SUPPLIED DATA =
▬▬▬▬▬▬

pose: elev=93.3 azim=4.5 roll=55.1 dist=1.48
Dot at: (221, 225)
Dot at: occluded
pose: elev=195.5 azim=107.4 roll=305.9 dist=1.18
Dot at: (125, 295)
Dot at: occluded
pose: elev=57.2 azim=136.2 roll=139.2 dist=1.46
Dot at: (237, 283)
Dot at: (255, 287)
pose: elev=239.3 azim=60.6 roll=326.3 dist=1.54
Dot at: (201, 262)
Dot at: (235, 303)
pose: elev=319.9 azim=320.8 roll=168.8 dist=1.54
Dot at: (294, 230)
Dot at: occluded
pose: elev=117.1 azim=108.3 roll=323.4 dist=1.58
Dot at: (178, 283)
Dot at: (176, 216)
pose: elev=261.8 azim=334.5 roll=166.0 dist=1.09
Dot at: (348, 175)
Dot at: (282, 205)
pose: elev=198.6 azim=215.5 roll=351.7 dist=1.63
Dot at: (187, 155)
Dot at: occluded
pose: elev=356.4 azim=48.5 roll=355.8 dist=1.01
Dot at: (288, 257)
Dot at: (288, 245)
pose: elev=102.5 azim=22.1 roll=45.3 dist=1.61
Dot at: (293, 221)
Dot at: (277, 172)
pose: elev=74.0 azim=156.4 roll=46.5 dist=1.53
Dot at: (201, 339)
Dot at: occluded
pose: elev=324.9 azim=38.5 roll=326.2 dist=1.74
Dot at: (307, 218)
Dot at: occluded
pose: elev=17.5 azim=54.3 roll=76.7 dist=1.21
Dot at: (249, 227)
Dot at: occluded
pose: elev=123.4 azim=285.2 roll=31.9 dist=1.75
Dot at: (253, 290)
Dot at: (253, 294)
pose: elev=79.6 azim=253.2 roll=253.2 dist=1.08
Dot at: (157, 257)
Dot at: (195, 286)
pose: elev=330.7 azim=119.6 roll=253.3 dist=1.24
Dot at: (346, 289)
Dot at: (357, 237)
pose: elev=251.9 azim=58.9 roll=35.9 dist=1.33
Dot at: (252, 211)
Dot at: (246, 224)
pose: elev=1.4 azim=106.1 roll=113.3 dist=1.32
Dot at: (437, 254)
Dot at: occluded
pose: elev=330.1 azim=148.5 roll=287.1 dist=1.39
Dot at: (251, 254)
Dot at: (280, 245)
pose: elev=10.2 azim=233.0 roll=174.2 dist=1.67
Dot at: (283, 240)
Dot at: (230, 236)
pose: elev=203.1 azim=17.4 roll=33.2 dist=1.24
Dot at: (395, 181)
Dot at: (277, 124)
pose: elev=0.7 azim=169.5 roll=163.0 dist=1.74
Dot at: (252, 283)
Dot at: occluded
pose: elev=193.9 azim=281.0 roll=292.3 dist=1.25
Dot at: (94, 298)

▬▬▬▬▬▬

WHAT THE TASK REQUIRES = Rewrite all of the records above, changing every "pose" to "camera" and leaving everything else the same.

RESPONSE TO THIS EXERCISE =
camera: elev=93.3 azim=4.5 roll=55.1 dist=1.48
Dot at: (221, 225)
Dot at: occluded
camera: elev=195.5 azim=107.4 roll=305.9 dist=1.18
Dot at: (125, 295)
Dot at: occluded
camera: elev=57.2 azim=136.2 roll=139.2 dist=1.46
Dot at: (237, 283)
Dot at: (255, 287)
camera: elev=239.3 azim=60.6 roll=326.3 dist=1.54
Dot at: (201, 262)
Dot at: (235, 303)
camera: elev=319.9 azim=320.8 roll=168.8 dist=1.54
Dot at: (294, 230)
Dot at: occluded
camera: elev=117.1 azim=108.3 roll=323.4 dist=1.58
Dot at: (178, 283)
Dot at: (176, 216)
camera: elev=261.8 azim=334.5 roll=166.0 dist=1.09
Dot at: (348, 175)
Dot at: (282, 205)
camera: elev=198.6 azim=215.5 roll=351.7 dist=1.63
Dot at: (187, 155)
Dot at: occluded
camera: elev=356.4 azim=48.5 roll=355.8 dist=1.01
Dot at: (288, 257)
Dot at: (288, 245)
camera: elev=102.5 azim=22.1 roll=45.3 dist=1.61
Dot at: (293, 221)
Dot at: (277, 172)
camera: elev=74.0 azim=156.4 roll=46.5 dist=1.53
Dot at: (201, 339)
Dot at: occluded
camera: elev=324.9 azim=38.5 roll=326.2 dist=1.74
Dot at: (307, 218)
Dot at: occluded
camera: elev=17.5 azim=54.3 roll=76.7 dist=1.21
Dot at: (249, 227)
Dot at: occluded
camera: elev=123.4 azim=285.2 roll=31.9 dist=1.75
Dot at: (253, 290)
Dot at: (253, 294)
camera: elev=79.6 azim=253.2 roll=253.2 dist=1.08
Dot at: (157, 257)
Dot at: (195, 286)
camera: elev=330.7 azim=119.6 roll=253.3 dist=1.24
Dot at: (346, 289)
Dot at: (357, 237)
camera: elev=251.9 azim=58.9 roll=35.9 dist=1.33
Dot at: (252, 211)
Dot at: (246, 224)
camera: elev=1.4 azim=106.1 roll=113.3 dist=1.32
Dot at: (437, 254)
Dot at: occluded
camera: elev=330.1 azim=148.5 roll=287.1 dist=1.39
Dot at: (251, 254)
Dot at: (280, 245)
camera: elev=10.2 azim=233.0 roll=174.2 dist=1.67
Dot at: (283, 240)
Dot at: (230, 236)
camera: elev=203.1 azim=17.4 roll=33.2 dist=1.24
Dot at: (395, 181)
Dot at: (277, 124)
camera: elev=0.7 azim=169.5 roll=163.0 dist=1.74
Dot at: (252, 283)
Dot at: occluded
camera: elev=193.9 azim=281.0 roll=292.3 dist=1.25
Dot at: (94, 298)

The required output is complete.